§ **書評**:
——————————

何か、ミステリーというよりは、ファンタジー作品を読んでる気がしました。
ロジックやらトリックとは基本的に無縁な作品ですねぇ。
「館」シリーズの完結編がこれでいいんでしょうか?
もちろん、最後に明かされる「アレ」には一応驚かされましたし、そこにやっと「完結編」の意味を見出したわけですが・・・

まぁ、細かい部分がどうこうっていう作品じゃないですけど、作者のファン以外にはキツイ作品じゃないでしょうか。
高評価はちょっと無理かな。


No.58 3点 重力ピエロ
伊坂幸太郎
(2009/09/07 21:43登録)
すみません。どこが面白いのかよく分かりませんでした。
作者の作品は初めて読みましたが、続けて読んでいこうという気には今のところならない感じです。

——————————

§ **元データ**:
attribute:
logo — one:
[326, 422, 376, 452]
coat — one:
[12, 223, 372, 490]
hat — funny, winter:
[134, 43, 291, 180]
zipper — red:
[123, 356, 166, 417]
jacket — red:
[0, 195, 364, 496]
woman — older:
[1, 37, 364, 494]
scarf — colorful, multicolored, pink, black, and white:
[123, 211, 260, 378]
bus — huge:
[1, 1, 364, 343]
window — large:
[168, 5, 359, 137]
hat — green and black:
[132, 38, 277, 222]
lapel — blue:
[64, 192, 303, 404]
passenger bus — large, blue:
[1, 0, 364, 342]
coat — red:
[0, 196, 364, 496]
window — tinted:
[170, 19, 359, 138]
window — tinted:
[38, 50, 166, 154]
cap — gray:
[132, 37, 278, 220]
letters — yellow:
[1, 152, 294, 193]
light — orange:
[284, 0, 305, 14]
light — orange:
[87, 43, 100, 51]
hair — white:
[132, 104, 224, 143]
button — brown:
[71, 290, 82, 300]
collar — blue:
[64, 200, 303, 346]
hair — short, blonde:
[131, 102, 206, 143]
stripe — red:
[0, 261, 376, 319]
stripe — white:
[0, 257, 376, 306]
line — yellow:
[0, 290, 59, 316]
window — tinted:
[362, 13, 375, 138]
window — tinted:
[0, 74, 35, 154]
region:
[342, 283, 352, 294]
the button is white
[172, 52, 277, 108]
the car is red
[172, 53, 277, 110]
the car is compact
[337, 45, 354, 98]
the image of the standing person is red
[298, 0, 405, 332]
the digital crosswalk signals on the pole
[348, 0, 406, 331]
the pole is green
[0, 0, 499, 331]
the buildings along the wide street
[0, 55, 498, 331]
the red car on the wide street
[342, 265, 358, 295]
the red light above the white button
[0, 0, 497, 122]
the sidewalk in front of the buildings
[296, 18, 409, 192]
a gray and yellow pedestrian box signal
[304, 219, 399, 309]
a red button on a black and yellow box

——————————

§ **課題 1**: 書評で『重力ピエロ』に付けられた点数は何点か。
§ **課題 2**: 書評の続きを、最後の文の後から書いてください。

§ **解答 1**: 3点。

§ **解答 2**:
何というか、読みながらのドキドキ感やワクワク感が全く味わえませんでした。


No.57 6点 そして名探偵は生まれた
歌野晶午
(2009/09/05 23:23登録)
一番面白かったのは「生存者一名」ですかねえ。最後のどんでん返しというか、オチは効いていると思います。
「館という名の楽園で」も水準級の作品です。「館」好きなら読んでみてもよいのではないでしょうか。
あとは、正直覚えていない・・・


No.56 7点 仇敵
池井戸潤
(2009/09/05 23:18登録)
大銀行を退職に追い込まれ、地方銀行の庶務係に左遷させられた一人の男を主人公にした連作短編集。
本作を含めて、作者はこういった連作短編集が得意ですね。本作では、銀行の1支店を舞台として、さまざま事件が起こりながら、それがラストにつながっていきます。
銀行の内幕なんかも書かれていますが、詳しくない方も十分楽しめます。


No.55 8点 毒猿 新宿鮫II
大沢在昌
(2009/09/05 23:10登録)
「新宿鮫シリーズ」の第2作目。
台湾から来た殺し屋、その名も「毒猿」。シリーズ屈指の感動作。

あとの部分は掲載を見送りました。